*Problem details*. Recast the lines of the entries below, from the line containing "What is the average value?" through the end of the entries, as a numbered list, skipping blank lines and leaving out the pictures.

[Supplied entries — start]

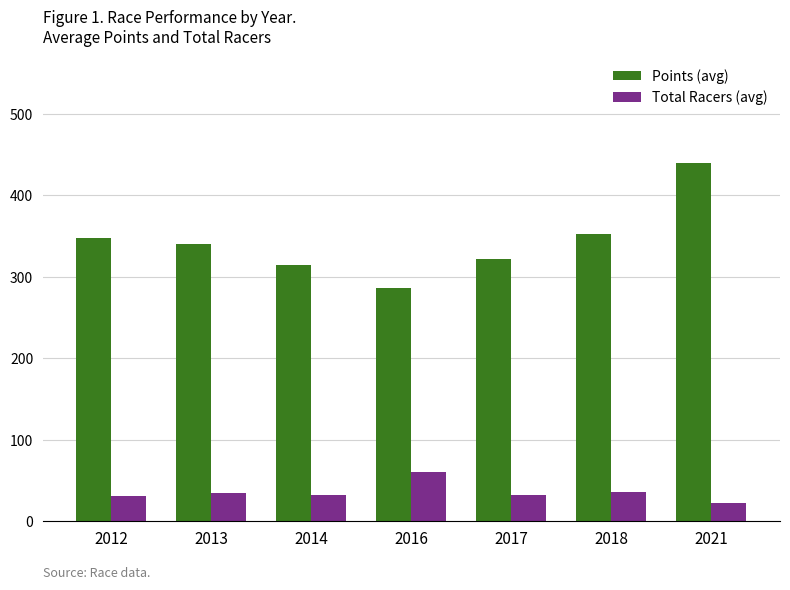

Which series changed the most between 2012 and 2021?

Points (avg)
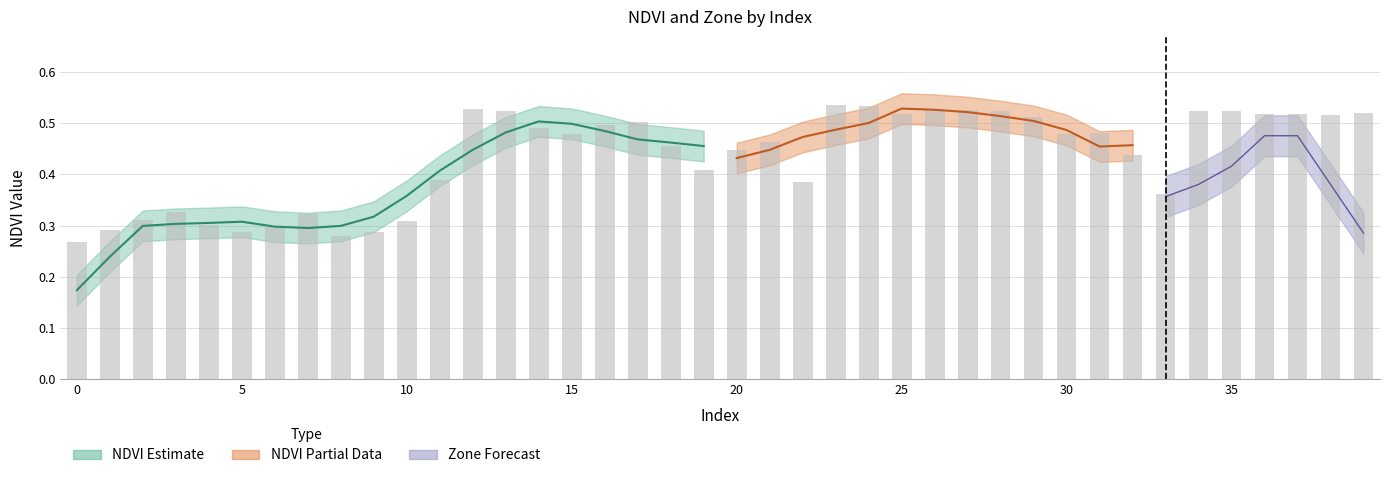

What is the average value?

0.4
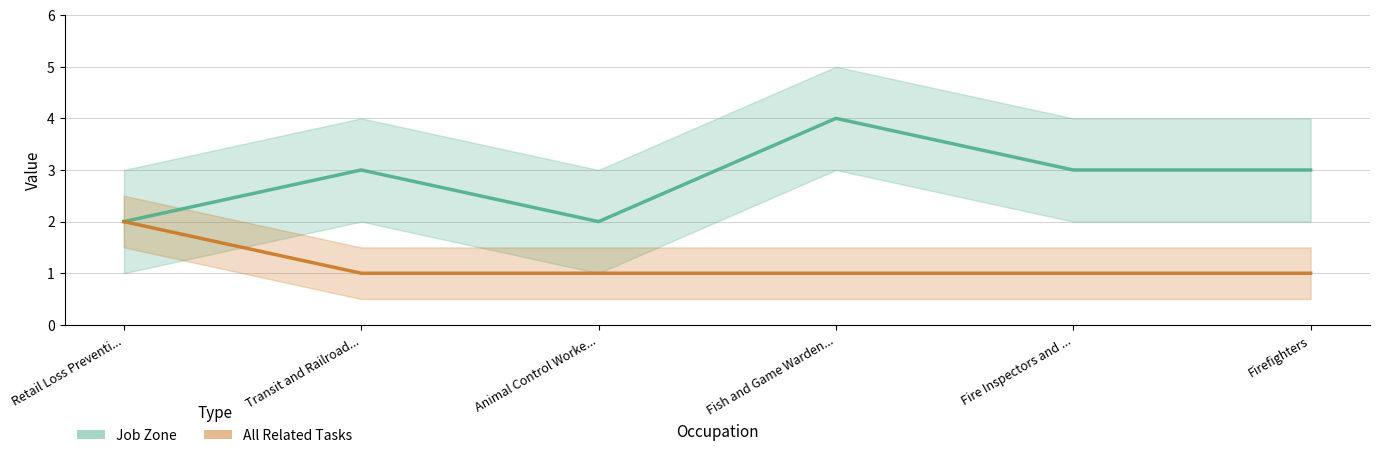

True or false: Job Zone and All Related Tasks cross at least once.

False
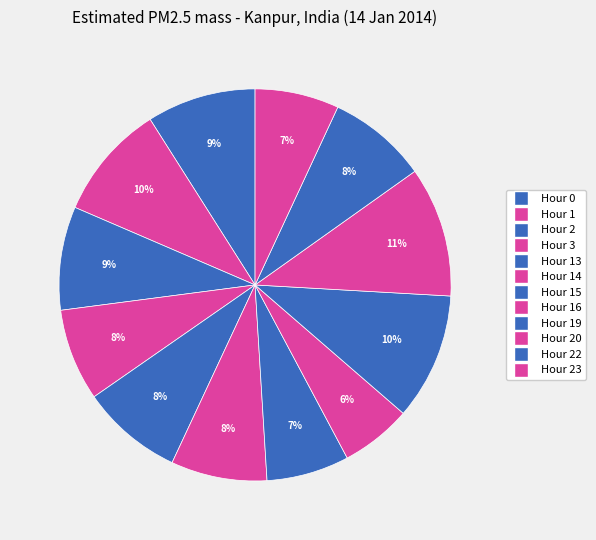

How many slices are in this pie chart?

12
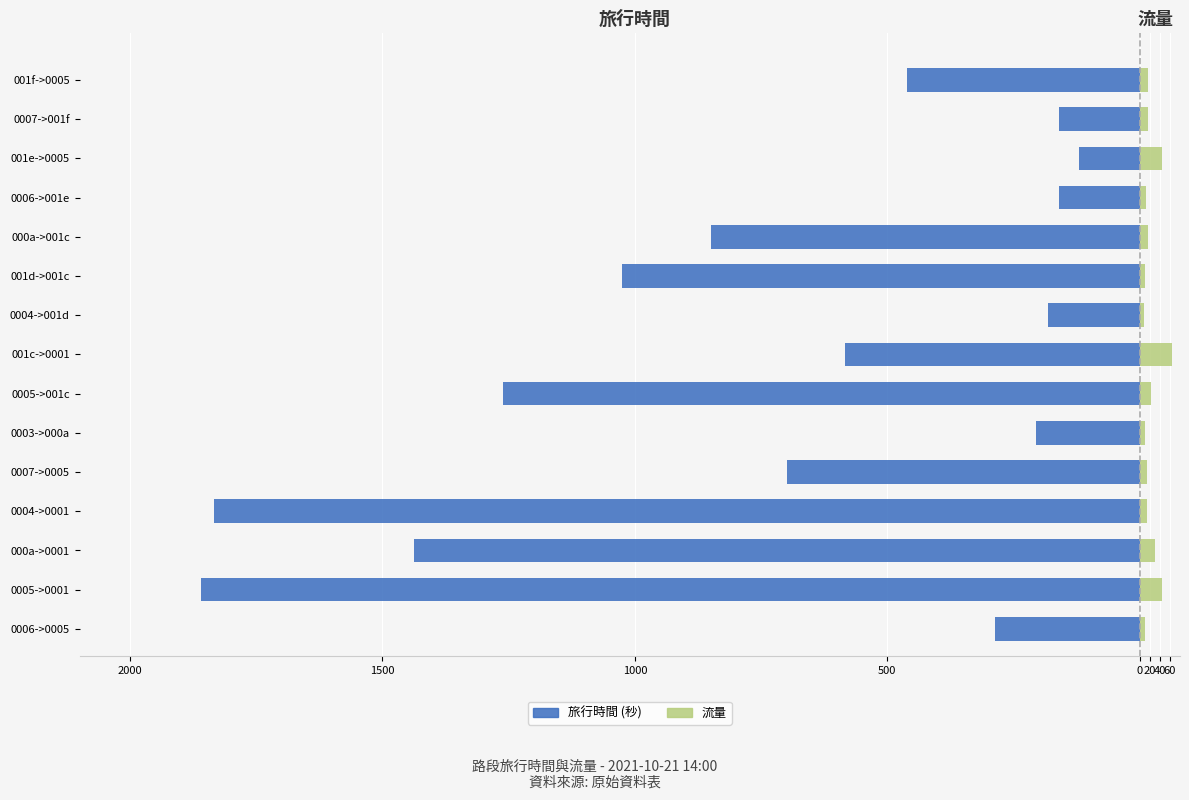

Which series has the widest spread of values?

旅行時間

[Supplied entries — finish]

*Written response*.
1. What is the average value?
2. 0.4
3. True or false: Job Zone and All Related Tasks cross at least once.
4. False
5. How many slices are in this pie chart?
6. 12
7. Which series has the widest spread of values?
8. 旅行時間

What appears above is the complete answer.